About 1 week after I had made this decision, my sister called and told me of a girl named Brandi, who lost weight surgically, but not the bypass. She quickly gave me her number and got off the phone. You see we didn’t talk about weight in my family. It was sort of the big old Elephant in the middle of the room that everyone would step around. My family is all of normal size. I was the only ‘big’ one. Every once in awhile I got the “You have such a beautiful face, if only you would lose the weight.” This would always send me into tears. Well, I called Brandi and that very night; I went to her apartment to see her. Here was this tiny girl who told me that she had just finished eating ice cream and chips, showing me a picture of herself at over 300 pounds. Ice cream and chips?? This was for me! Within 24 hours I was in New Orleans at Dr. Louis Martin’s office. This was during the FDA trials and I had to jump through a few hoops in order to become one of the qualified patients. I passed all the tests and was given my band and a new life on March 29, 1999.
Now many people do quite a bit of research before one decides to get a band. I operated on faith alone. Sure, I listened to what the Doctor told me, but all I knew was that this was my last chance. Right after I had surgery, Brandi got married and moved to Baltimore. I did not know of anyone else in Dallas that had the band. Good or bad, I was going through this adventure alone. What an adventure it has been!
* * *
ASSIGNMENT A:
In the weight-loss account, on what date was the band received?
ASSIGNMENT B:
Output everything in the weight-loss account from "Now many people" down to "it has been!".
These rows come from a separate source.

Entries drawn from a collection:
* * *
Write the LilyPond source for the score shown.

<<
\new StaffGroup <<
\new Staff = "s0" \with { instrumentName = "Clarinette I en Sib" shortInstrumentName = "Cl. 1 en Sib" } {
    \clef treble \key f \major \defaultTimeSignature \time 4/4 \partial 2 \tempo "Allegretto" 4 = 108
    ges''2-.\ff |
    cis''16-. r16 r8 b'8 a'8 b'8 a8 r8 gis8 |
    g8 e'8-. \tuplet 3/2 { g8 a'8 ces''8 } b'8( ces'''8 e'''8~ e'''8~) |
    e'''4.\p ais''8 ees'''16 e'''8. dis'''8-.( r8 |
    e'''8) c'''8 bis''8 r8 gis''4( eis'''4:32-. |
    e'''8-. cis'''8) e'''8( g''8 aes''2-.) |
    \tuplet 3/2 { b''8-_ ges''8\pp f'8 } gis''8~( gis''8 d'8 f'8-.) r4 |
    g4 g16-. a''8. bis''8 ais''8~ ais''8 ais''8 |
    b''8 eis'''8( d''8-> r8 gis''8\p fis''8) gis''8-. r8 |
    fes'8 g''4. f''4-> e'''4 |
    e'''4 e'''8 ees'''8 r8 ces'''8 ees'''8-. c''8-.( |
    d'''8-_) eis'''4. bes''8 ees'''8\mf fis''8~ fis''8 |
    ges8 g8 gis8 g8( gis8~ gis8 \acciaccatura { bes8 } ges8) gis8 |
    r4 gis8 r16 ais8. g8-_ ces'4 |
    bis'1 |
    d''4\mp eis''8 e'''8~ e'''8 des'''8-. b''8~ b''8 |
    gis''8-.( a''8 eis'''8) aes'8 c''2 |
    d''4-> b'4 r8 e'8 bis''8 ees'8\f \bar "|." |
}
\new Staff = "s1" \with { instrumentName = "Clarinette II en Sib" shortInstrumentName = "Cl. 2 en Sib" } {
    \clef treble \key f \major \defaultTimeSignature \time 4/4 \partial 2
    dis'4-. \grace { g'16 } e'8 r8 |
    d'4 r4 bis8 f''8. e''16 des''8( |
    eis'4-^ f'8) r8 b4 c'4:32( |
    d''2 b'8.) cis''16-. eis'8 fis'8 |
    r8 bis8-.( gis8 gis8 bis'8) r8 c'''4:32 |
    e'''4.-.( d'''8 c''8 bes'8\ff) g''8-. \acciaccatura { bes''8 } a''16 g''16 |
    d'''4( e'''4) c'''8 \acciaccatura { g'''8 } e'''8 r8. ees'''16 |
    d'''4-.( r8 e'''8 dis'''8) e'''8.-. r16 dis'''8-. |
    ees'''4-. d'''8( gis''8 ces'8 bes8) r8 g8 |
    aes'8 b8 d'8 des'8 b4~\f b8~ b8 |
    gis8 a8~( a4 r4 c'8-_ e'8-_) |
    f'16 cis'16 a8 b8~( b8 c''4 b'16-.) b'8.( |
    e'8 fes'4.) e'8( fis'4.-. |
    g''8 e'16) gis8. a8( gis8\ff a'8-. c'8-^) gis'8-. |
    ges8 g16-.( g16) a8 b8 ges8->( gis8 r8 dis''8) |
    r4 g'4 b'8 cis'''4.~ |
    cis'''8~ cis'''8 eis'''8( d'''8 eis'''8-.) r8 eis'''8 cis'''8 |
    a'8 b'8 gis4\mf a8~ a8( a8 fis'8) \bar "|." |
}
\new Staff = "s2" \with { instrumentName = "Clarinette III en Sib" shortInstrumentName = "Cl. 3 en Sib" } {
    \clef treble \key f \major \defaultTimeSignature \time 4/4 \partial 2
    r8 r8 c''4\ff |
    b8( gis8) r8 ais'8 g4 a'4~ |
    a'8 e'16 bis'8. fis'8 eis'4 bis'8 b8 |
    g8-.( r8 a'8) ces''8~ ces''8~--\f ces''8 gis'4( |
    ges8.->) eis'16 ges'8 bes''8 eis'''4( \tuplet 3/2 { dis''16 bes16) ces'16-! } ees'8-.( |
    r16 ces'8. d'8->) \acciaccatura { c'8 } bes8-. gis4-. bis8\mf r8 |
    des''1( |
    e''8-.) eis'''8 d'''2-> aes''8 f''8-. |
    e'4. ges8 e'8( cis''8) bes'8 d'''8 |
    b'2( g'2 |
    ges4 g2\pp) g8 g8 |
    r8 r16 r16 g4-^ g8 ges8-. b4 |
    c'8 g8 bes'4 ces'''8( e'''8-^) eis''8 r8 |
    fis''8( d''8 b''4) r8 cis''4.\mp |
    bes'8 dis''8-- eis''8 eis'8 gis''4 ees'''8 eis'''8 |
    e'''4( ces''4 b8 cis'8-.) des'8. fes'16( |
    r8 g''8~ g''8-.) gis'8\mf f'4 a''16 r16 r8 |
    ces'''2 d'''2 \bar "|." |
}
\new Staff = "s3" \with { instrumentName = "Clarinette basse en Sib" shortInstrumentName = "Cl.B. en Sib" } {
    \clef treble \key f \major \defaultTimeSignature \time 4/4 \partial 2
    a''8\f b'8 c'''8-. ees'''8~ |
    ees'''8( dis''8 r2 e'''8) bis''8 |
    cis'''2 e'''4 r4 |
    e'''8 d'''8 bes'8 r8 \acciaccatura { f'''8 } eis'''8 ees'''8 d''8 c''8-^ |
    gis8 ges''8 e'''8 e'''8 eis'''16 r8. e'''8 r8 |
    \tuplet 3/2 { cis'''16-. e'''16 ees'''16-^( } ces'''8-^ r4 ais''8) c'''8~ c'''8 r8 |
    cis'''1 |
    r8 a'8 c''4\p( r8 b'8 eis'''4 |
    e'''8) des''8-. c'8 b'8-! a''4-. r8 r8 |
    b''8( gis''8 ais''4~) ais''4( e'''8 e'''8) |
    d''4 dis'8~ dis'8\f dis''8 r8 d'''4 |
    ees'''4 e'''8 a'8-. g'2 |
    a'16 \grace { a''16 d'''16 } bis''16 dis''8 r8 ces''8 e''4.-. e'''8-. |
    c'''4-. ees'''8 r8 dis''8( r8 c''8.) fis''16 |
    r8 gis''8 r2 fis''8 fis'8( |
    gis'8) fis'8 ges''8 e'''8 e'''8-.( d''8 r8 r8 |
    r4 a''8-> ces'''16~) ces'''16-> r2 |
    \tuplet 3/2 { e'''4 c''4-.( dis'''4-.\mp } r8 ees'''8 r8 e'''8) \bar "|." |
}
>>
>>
* * *
EXPECTED OUTPUT A:
March 29, 1999.

EXPECTED OUTPUT B:
Now many people do quite a bit of research before one decides to get a band. I operated on faith alone. Sure, I listened to what the Doctor told me, but all I knew was that this was my last chance. Right after I had surgery, Brandi got married and moved to Baltimore. I did not know of anyone else in Dallas that had the band. Good or bad, I was going through this adventure alone. What an adventure it has been!